Today marks that point in time, called the final month of baseball, in which anything can happen. Teams solidly in first place find themselves by mid-month praying for a break, and teams who've lagged behind most of the season find that gasp, deep from within, to put together a streak and race toward a playoff berth. All the smack talk during the season was just that, talk, because now it all begins to really mean something.
The three teams I follow, the Cards, the Astros, and the Rangers, now see the finish line. Two have clear playoff potential, and the Astros have put together a winning run the past 15 games. Yet they lag behind a chance for a Wild Card spot by a couple of games behind Baltimore and Boston, and St. Louis is just one loss away from tossing their bid for a Wild Card away. Texas looks solid, barring a ballpark collapse of epic proportions (like a ballpark collapse), but they've shown that ability to have that collapse during the playoffs (including a World Series).
Baseball is that sport of attrition. You may field talent, but the season is long. Half of the starting pitching could sit the bench before year's end due to injury. Pitchers can also lose form and get into a funk that causes them to lose their "mojo." That can happen to players as well, possibly the most famous was Chuck Knoblauch, formerly of the Twins and then the Yankees, who had the physical skills, but his mind lost its ability to believe he could play the game.
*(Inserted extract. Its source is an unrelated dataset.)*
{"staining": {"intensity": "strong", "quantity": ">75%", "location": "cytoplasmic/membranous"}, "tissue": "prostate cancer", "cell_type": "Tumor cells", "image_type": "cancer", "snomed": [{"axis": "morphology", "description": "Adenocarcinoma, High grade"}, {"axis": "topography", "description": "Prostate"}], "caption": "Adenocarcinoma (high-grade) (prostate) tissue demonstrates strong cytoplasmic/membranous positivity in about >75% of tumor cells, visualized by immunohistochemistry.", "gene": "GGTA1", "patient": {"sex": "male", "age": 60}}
Baseball, as Yogi once famously said, is 90% mental and the other half is physical. So, after five months, baseball now enters its final stretch, with the mental part bearing down as the wear and tear of a full season begins to take its toll.
Being a follower of Christ is not always easy either. It's a faith of attrition with our physical and mental devotion to Christ being tested over a lifetime. Prayer life strong some days, and perfectly weak during some stretches. In the Word at times, and not in the Word at times. Yielding to the ways of this world and putting other priorities in front of Christ, like baseball, and then not yielding and having the strength through the Spirit to remain faithful another day because of Christ's grace.
Paul acknowledges as much in his passage in Romans 5: Therefore, since we have been justified through faith, we have peace with God through our Lord Jesus Christ, through whom we have gained access by faith into this grace in which we now stand. And we boast in the hope of the glory of God. Not only so, but we also glory in our sufferings, because we know that suffering produces perseverance; perseverance, character; and character, hope. And hope does not put us to shame, because God’s love has been poured out into our hearts through the Holy Spirit, who has been given to us.
Paul knew that endurance was necessary in this race. Pray that Christ be with us in the good and the bad and that He send his Spirit to strengthen us when we are weak and feeble and to humble us when we are strong so as not to boast.